Programmers with network engineering skills

Joe Greco jgreco at ns.sol.net
Tue Mar 13 13:41:21 UTC 2012


> > The ideal world contains a mix of techniques.
> > 
> > You cannot just blindly leave it to the MTA to decide what's valid.
> > Along that path lies madness.  How do you pass the address to the MTA?
> > Don't do it as a system() call unless you want someone to own your
> > box with a semicolon.
> 
> Only if you don't properly quote/escape the arguments you are passing.

That's a great theory that's been a disaster in practice, as "properly"
is difficult and mistakes often turn into exploits.

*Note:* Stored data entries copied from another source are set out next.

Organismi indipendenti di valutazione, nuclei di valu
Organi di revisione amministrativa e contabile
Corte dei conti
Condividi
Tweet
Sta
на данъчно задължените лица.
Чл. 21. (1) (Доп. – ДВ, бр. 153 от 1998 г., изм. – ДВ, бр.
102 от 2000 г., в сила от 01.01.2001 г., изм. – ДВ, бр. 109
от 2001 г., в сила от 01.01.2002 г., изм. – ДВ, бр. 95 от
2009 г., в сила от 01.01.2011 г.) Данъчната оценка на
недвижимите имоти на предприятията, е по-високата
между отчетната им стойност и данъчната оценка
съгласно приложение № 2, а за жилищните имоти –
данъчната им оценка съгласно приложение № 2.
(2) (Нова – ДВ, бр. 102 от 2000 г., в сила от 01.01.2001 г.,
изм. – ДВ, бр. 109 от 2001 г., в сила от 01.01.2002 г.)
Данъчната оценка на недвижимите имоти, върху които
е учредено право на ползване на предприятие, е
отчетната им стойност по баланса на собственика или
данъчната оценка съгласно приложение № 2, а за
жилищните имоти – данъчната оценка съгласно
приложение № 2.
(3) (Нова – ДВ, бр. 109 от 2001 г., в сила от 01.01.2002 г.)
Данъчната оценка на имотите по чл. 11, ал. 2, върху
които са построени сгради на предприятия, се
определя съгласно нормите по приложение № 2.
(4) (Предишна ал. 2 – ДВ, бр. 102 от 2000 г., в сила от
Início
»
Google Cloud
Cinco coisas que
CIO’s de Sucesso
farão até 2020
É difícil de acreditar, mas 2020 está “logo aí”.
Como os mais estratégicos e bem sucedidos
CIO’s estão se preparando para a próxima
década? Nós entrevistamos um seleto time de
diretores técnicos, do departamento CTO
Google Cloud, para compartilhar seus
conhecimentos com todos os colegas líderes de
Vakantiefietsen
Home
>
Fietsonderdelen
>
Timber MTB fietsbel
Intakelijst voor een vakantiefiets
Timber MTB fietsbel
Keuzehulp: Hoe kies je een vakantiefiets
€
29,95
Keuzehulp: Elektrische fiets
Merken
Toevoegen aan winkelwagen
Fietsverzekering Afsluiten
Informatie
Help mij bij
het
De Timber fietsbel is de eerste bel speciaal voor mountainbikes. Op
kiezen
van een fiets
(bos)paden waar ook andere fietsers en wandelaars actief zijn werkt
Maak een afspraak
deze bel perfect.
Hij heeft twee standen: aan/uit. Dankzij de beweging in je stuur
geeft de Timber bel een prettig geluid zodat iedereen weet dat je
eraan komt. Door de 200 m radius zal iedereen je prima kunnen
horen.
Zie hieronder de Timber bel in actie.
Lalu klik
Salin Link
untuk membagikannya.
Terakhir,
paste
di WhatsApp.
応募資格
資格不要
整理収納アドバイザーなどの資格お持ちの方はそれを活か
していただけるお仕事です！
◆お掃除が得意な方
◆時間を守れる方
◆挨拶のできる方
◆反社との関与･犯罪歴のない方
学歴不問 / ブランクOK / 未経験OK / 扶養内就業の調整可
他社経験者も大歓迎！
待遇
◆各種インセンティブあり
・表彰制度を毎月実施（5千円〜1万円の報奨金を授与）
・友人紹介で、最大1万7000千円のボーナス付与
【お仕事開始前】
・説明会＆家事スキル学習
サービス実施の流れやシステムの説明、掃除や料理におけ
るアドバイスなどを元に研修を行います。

That's not to say that you're not right, obviously you are, but that is
kind of more of a sign of the scope of the problem than anything else.
In an ideal world, it wouldn't be an issue.  In reality, the set of
allowed characters for e-mail addresses should probably have been a bit
more controlled...

... JG
-- 
Joe Greco - sol.net Network Services - Milwaukee, WI - http://www.sol.net
"We call it the 'one bite at the apple' rule. Give me one chance [and] then I
won't contact you again." - Direct Marketing Ass'n position on e-mail spam(CNN)
With 24 million small businesses in the US alone, that's way too many apples.